В общем, не поверил пень-медведь спячке, подошел, понюхал да носом как ткнул, да в сторону дружка как листочек липовый отбросил: вставай, мол! Не шелохнулся тот.
Мишка знал это, сколько раз сам его шкуру и лизал, и чесал – не просыпается. Крепко, видать, спячка одолевает породу эту. Закружилась голова у мишки, почувствовал он: если сейчас другу ничем не помочь, беда будет. И мертвого пень его съест. Хороша же спячка!
Что делать? Думал-думал, а ведь и думать времени нет. Решил мишка на чутье свое положиться, и будь что будет: куда щекотка понесет – туда и бежать. Как он прыгнул пню-громадине на спину! Ой! Любой олень бы позавидовал. И прыснул пень-репень в сторону от неожиданности!
Как начал мишка реветь – и не скажешь, что молодняк, словно настоящий зверюга. Да как встал на задние лапы без всякого предупреждения – первый и самый главный признак у медведей, что на бой вызывают.
Тот пень даже сел от неожиданности и мишкиной наглости, на то и расчет был. А потом как почесал мишка, воспользовался растерянностью врага. Да куда почесал – прямо к тем муравейникам, где друг его живет. Щекотка щекотала; как надо где прибавить – он бежал так, что кусты тряслись; где убавить надо, хвостик свой врагу показать – мол, вот я маленький какой, да живой, вкусненький, не то что та мертвечина, беги за мною, – останавливался.

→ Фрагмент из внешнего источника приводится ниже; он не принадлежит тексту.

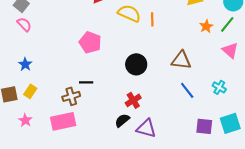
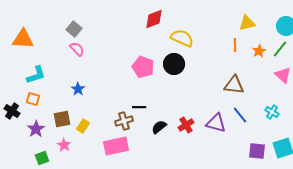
orange line: (152, 19) -> (235, 45), moved
black circle: (136, 64) -> (174, 64), moved
yellow rectangle: (30, 91) -> (83, 126), moved
pink star: (25, 120) -> (64, 145), moved
black semicircle: (122, 120) -> (159, 127), moved
purple triangle: (146, 128) -> (216, 123), moved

Пень-то-репень так разозлился: уже подбегая к муравейнику, ревел так, что любо-дорого смотреть и слушать было, как розовые собратья оттуда все повывалили, сами заревели, взяли палки с огнем трескучим да прямо на мишку да на пня-балбеса побежали с ревом страшным. Конечно, будь то другой медведь, сразу в лес бы обратно сунулся, но этот пень-громадина давно уже потерял медвежий нюх, сам себя царем-королем величал. Вот, когда уже терпеть сил больше не было и щекотка заклекотала внутри так, что пена изо рта пошла, мишка в сторону сиганул, подальше и от тех и от других. Да только они на него и не взглянули даже. До него ли, когда тут такое творится, когда такая зверюга из леса выбежала.

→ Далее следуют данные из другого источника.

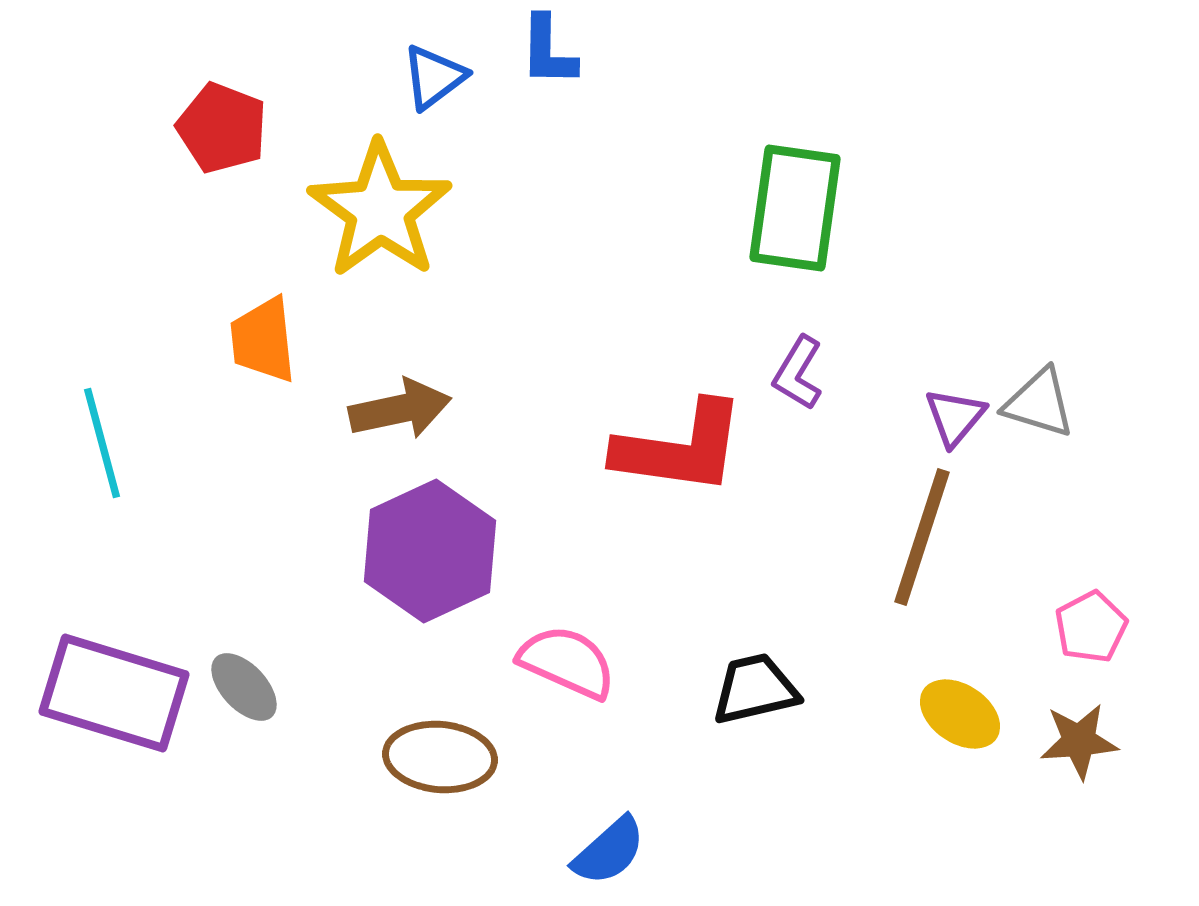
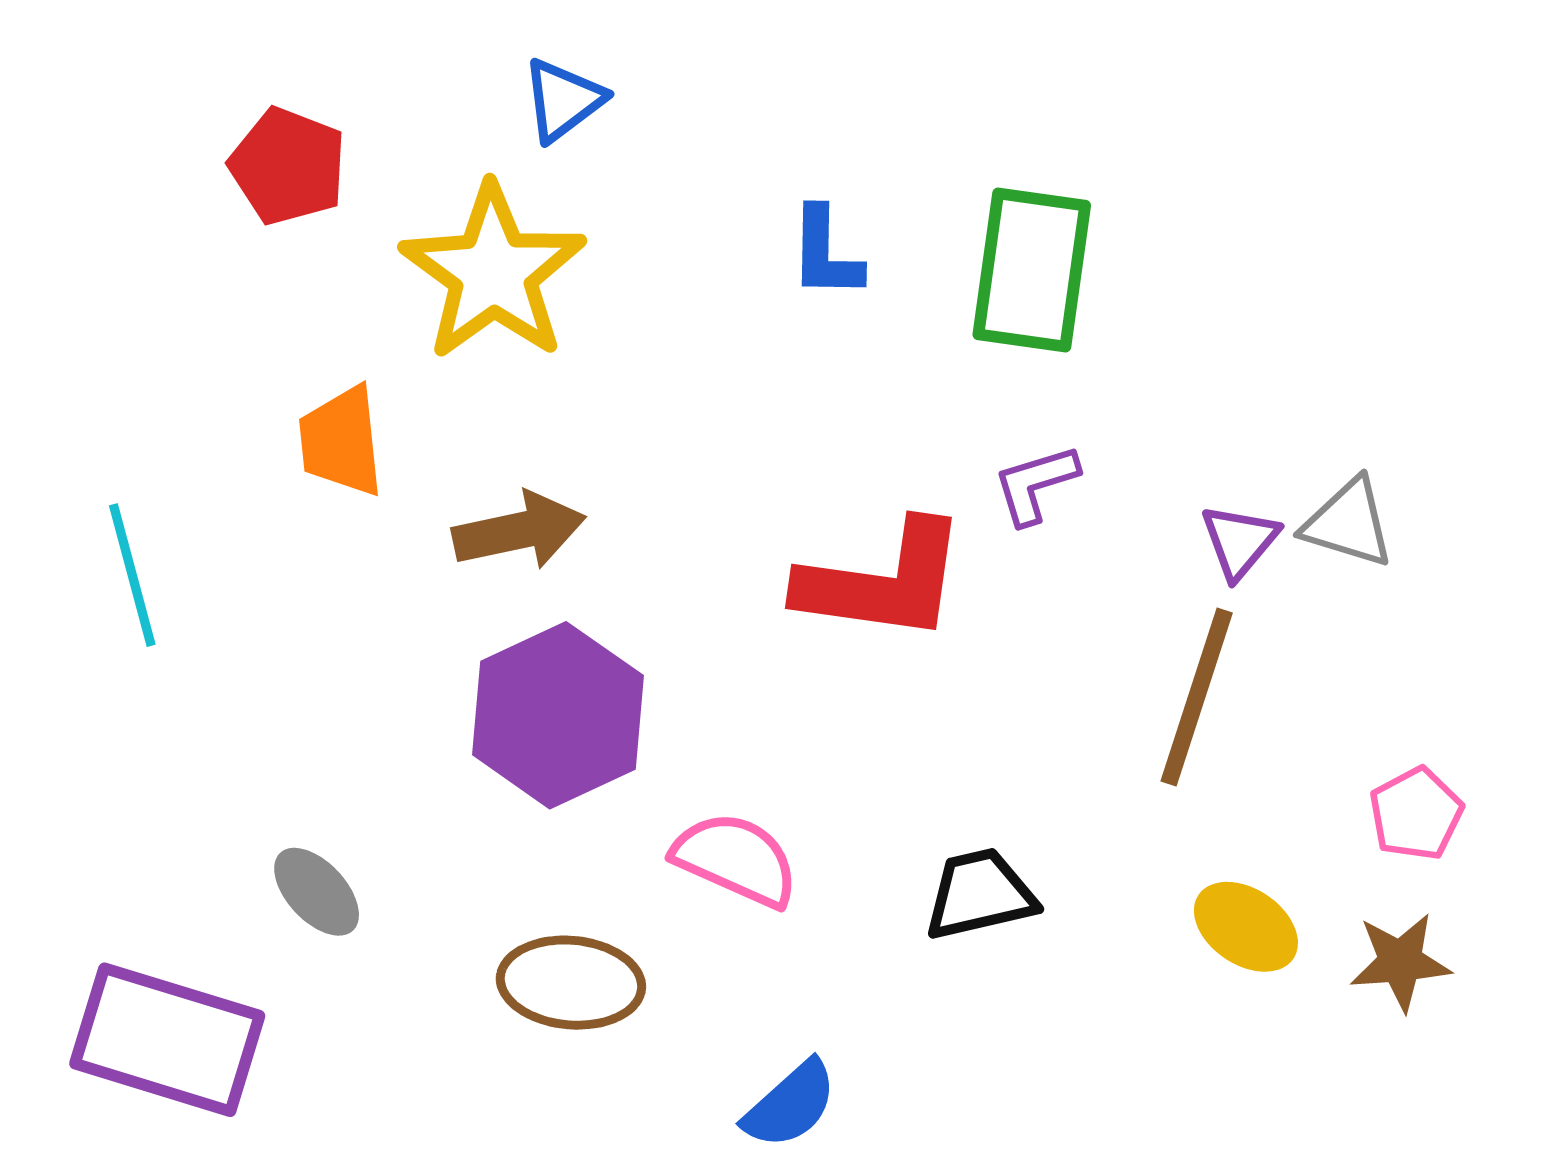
blue L-shape: (548, 51) -> (825, 253), moved
purple L-shape: (798, 373) -> (1036, 484), turned 42
purple rectangle: (114, 693) -> (167, 1040), moved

Ох, ну и мишка-топтыжка. Топ-топ бегом назад, как там друг?
Пока бежал, глядь, а тот как ни в чем не бывало назад идет, малинку-травинку по дороге рвет да в букетик собирает. Ой, ну вот и беда ушла. Затаился мишка в высокой траве, да от усталости и сам брык на бочок.

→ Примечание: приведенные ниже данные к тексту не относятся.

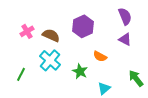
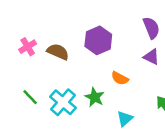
cyan cross: (50, 60) -> (63, 102), moved
green line: (21, 74) -> (30, 97), moved, turned -72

Много прошло времени, сам не помнил сколько, только встал мишка – и к краю леса; чем ближе подбегал, тем яснее чувствовал – не осталось на добром свете медведя злого, что друга его разделать хотел, одни рожки да ножки от зверюги остались; теплой кровью везде веяло и кровь была густая, медвежья. Вот и беде конец! Вот какой мишка молодец!